- [WHAT IS EXPECTED]
Gather each line of the material below that contains the word "value" and copy it in full. Matching is case-sensitive.

- [EXERCISE MATERIAL]
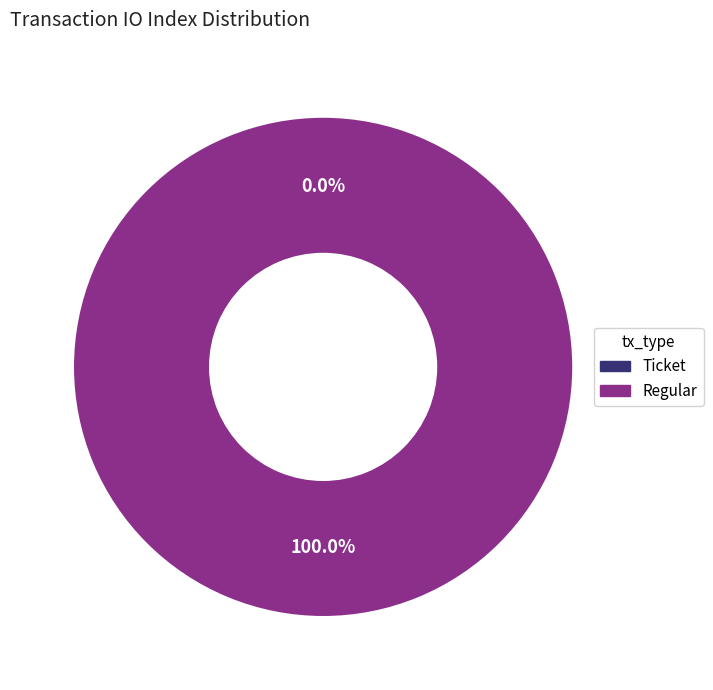

What is the smallest slice in the pie chart?

Ticket (io_index=0)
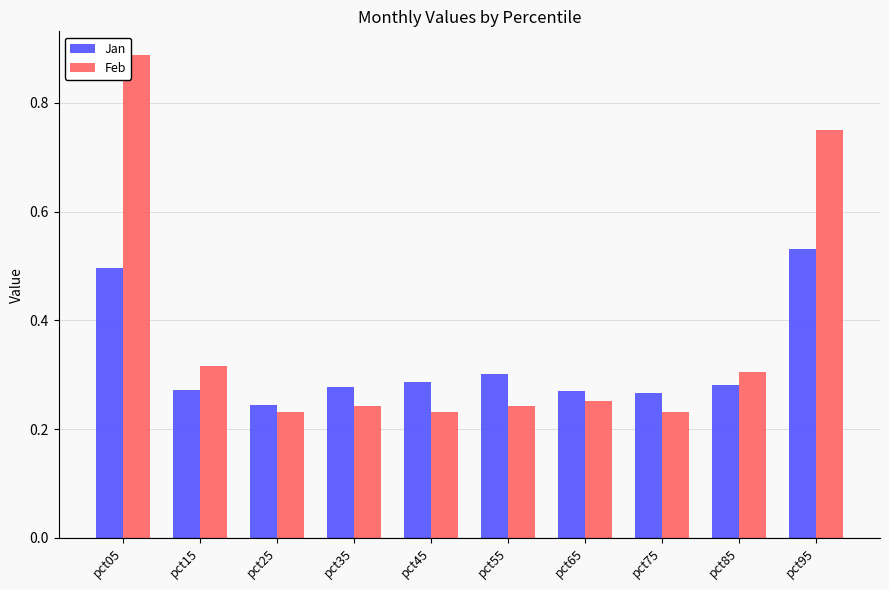

What are all the series names shown in the legend?

Jan, Feb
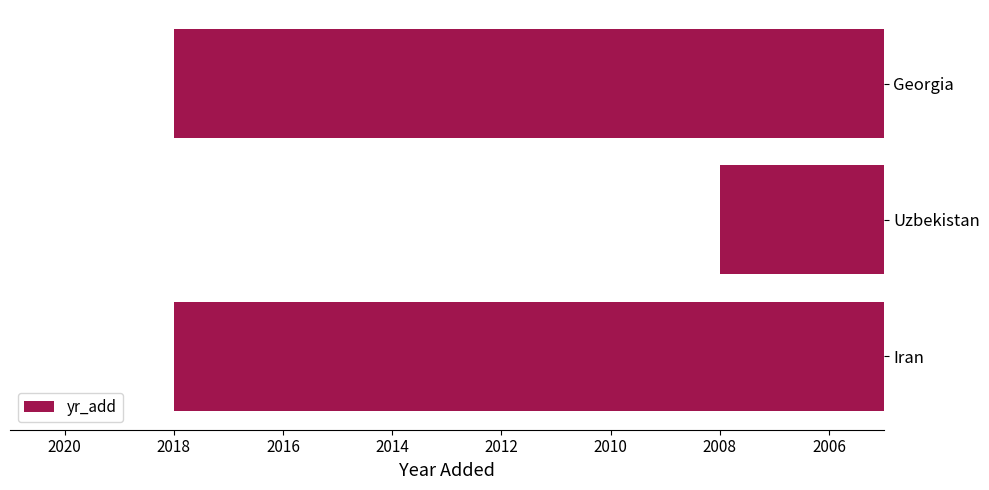

The value at Uzbekistan is 2008. True or false?

True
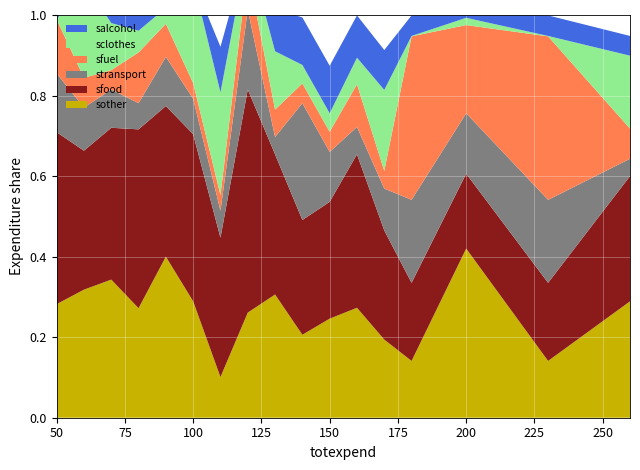

Reading right to left, transcribe all the data shown in this chart.

sother: 260=0.3	230=0.1	200=0.4	180=0.1	170=0.2	160=0.3	150=0.2	140=0.2	130=0.3	120=0.3	110=0.1	100=0.3	90=0.4	80=0.3	70=0.3	60=0.3	50=0.3
sfood: 260=0.3	230=0.2	200=0.2	180=0.2	170=0.3	160=0.4	150=0.3	140=0.3	130=0.3	120=0.6	110=0.3	100=0.4	90=0.4	80=0.4	70=0.4	60=0.3	50=0.4
stransport: 260=0.0	230=0.2	200=0.1	180=0.2	170=0.1	160=0.1	150=0.1	140=0.3	130=0.0	120=0.2	110=0.1	100=0.1	90=0.1	80=0.1	70=0.1	60=0.1	50=0.1
sfuel: 260=0.1	230=0.4	200=0.2	180=0.4	170=0.0	160=0.1	150=0.1	140=0.0	130=0.1	120=0.1	110=0.0	100=0.0	90=0.1	80=0.1	70=0.0	60=0.1	50=0.1
sclothes: 260=0.2	230=0.0	200=0.0	180=0.0	170=0.2	160=0.1	150=0.0	140=0.0	130=0.1	120=0.1	110=0.3	100=0.3	90=0.0	80=0.1	70=0.1	60=0.2	50=0.0
salcohol: 260=0.0	230=0.1	200=0.0	180=0.1	170=0.1	160=0.1	150=0.1	140=0.1	130=0.1	120=0.0	110=0.1	100=0.0	90=0.2	80=0.0	70=0.0	60=0.0	50=0.0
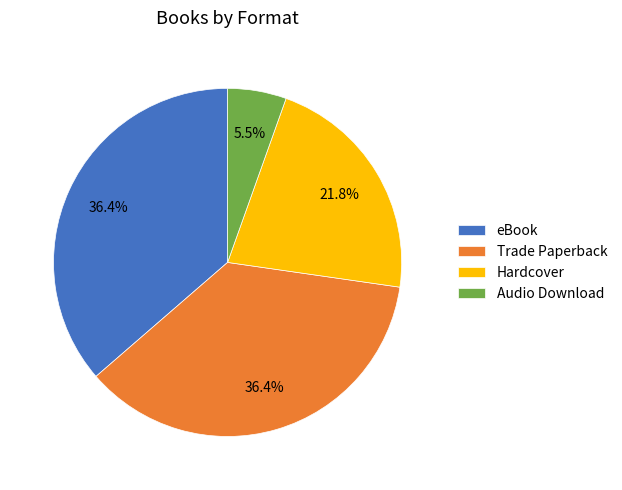

Is it true that Hardcover is 9% of the pie?

False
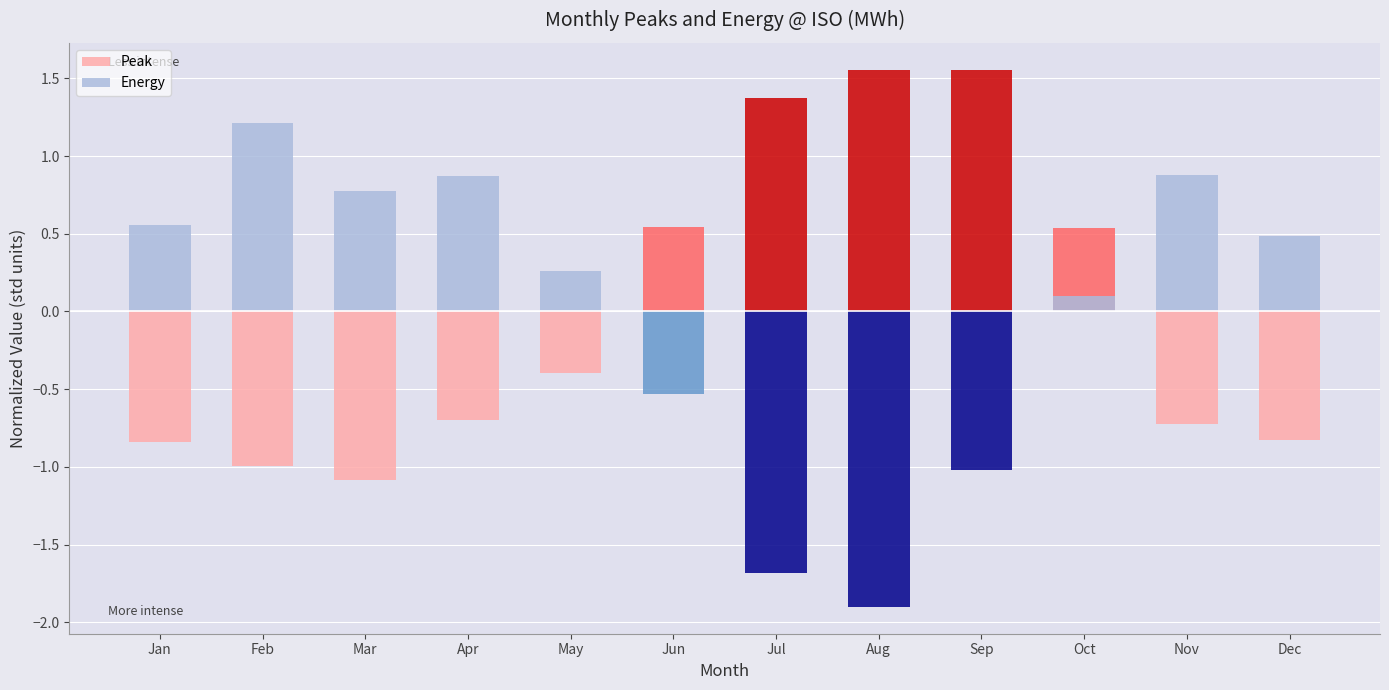

How many data points in Energy are less than 0?

4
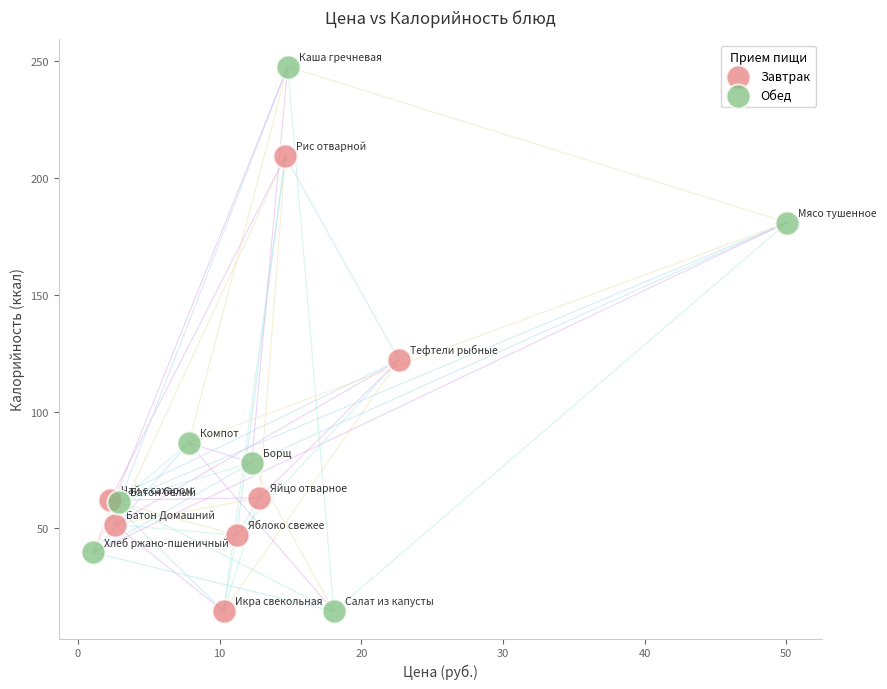

Which series contains the highest Y value?

Обед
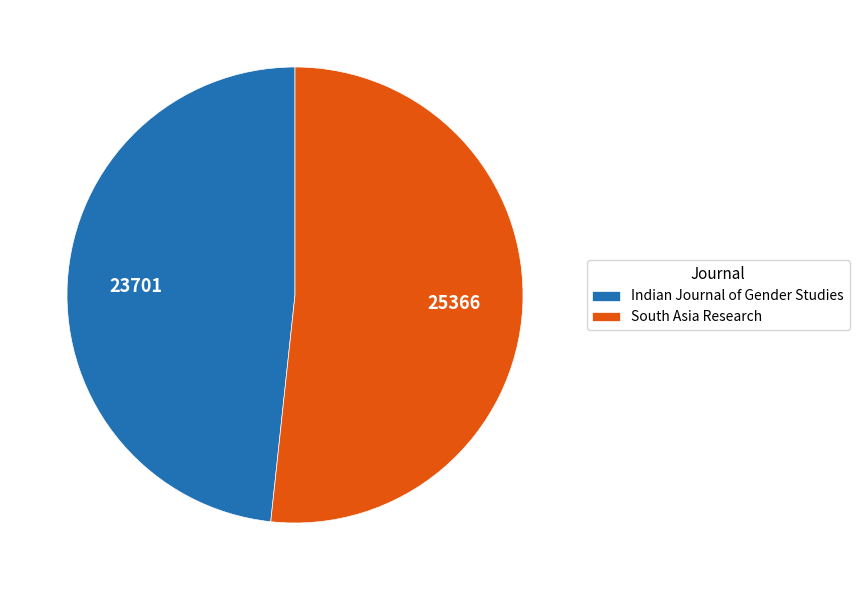

How many segments does this pie chart have?

2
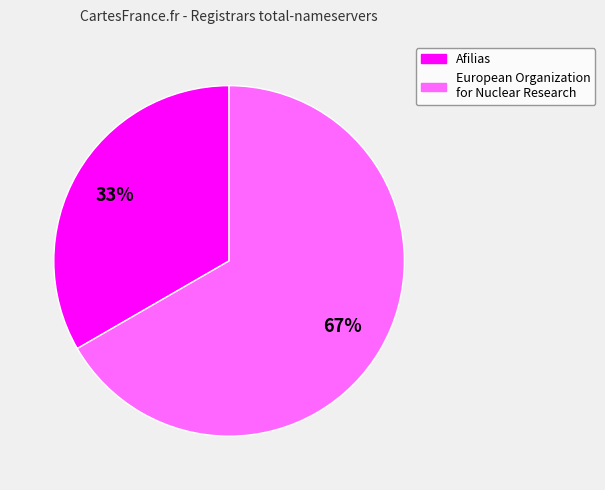

To the nearest percent, what is the average slice percentage?

50%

- [YOUR RESPONSE]
The value at Uzbekistan is 2008. True or false?
Which series contains the highest Y value?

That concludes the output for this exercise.